If there is a discrepancy between clinical and echocardiographic data on the degree of mitral valve regurgitation, then cardiac catheterization and left ventriculography are recommended.

In the presence of concomitant diseases, additional research methods may be prescribed by the type of chest radiography. In particular, if a hidden arrhythmia is suspected, Holter ECG monitoring may be indicated. It may also be useful to test with FN, which allows you to confirm the functional nature of rhythm disturbances.

Video: Echo-Web - Mitral Valve Prolapse


Patients with mitral valve prolapse and in the absence of symptoms often do not need treatment.

Directions in the treatment of patients with mitral valve prolapse and arrhythmias:

  • Patients with PMK in the presence of symptoms by type of disavtomony (chest pain, palpitations) are most often prescribed beta-blockers, such as propranolol. Similar means are especially shown in case of definition of frequent and heavy ventricular ectopias.
  • Cardioverter defibrillator is recommended for implantation in patients with CMD and sustained ventricular arrhythmias.
  • Catheter ablation of ventricular arrhythmias is indicated in patients with frequent ventricular ectopia associated with symptoms or dysfunction of the left ventricle, and ventricular tachycardia, or even ventricular fibrillation (which may be caused by extraordinary impulses originating from the papillary muscle or Purkinje system).

MVK with severe mitral regurgitation may be susceptible to the restoration of the mitral valve or its complete replacement. According to the ACC / AHA recommendations, such mitral valve repair should be carried out before symptoms of congestive heart failure appear.

People with PMK have a high risk of bacterial endocarditis. Until 2007, the American Heart Association (AHA) recommended that antibiotics be prescribed to such patients before all invasive procedures, including dental operations.After that, the AHA decided that such prophylaxis should be used only when providing dental services to patients who have other heart conditions that put them at the greatest risk of adverse effects of infective endocarditis.
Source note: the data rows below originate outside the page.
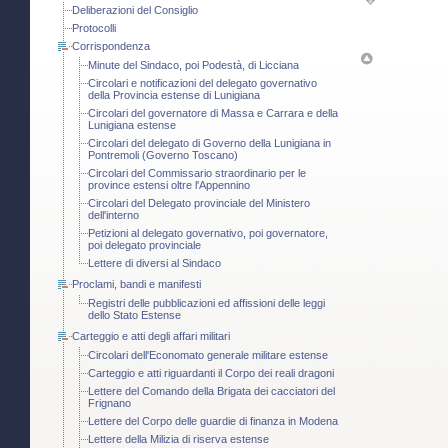
Deliberazioni del Consiglio
Protocolli
Corrispondenza
Minute del Sindaco, poi Podestà, di Licciana
Circolari e notificazioni del delegato governativo
della Provincia estense di Lunigiana
Circolari del governatore di Massa e Carrara e della
Lunigiana estense
Circolari del delegato di Governo della Lunigiana in
Pontremoli (Governo Toscano)
Circolari del Commissario straordinario per le
province estensi oltre l'Appennino
Circolari del Delegato provinciale del Ministero
dell'interno
Petizioni al delegato governativo, poi governatore,
poi delegato provinciale
Lettere di diversi al Sindaco
Proclami, bandi e manifesti
Registri delle pubblicazioni ed affissioni delle leggi
dello Stato Estense
Carteggio e atti degli affari militari
Circolari dell'Economato generale militare estense
Carteggio e atti riguardanti il Corpo dei reali dragoni
Lettere del Comando della Brigata dei cacciatori del
Frignano
Lettere del Corpo delle guardie di finanza in Modena
Lettere della Milizia di riserva estense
The connection between MVP and vascular cerebral is rather low. Based on this, the American Heart Association 2014 / American College of Cardiology (AHA / ACC) and the European Society of Cardiology 2012 do not recommend antiplatelet / antithrombotic therapy for MVP.

The 2006 ACC / AHA guidelines recommend aspirin for unexplained transient ischemic attacks with sinus rhythm, as well as no blood clots in the atria. Aspirin can be used for sinus rhythm with echocardiographic evidence of a high risk of MVP.

Anticoagulation is recommended for systemic embolism or recurrent transient ischemic attacks (TIA), in addition to aspirin therapy. Anti-coagulation is not recommended in the absence of systemic embolism, unexplained TIA, ischemic stroke or atrial fibrillation.

Prognosis and complications

The general prognosis for mitral valve prolapse is favorable. Most asymptomatic people do not know that they have a heart defect and their normal life is not disturbed.

Complications associated with MVP include infective endocarditis, mitral regurgitation, arrhythmia, transient ischemic event, or systemic embolism. The main predictor of mortality in MVP is the degree of mitral valve regurgitation and ejection fraction.

Almost all patients with suspected PMH are examined by a cardiologist, but if necessary, a referral to a cardiothoracic surgeon can be given.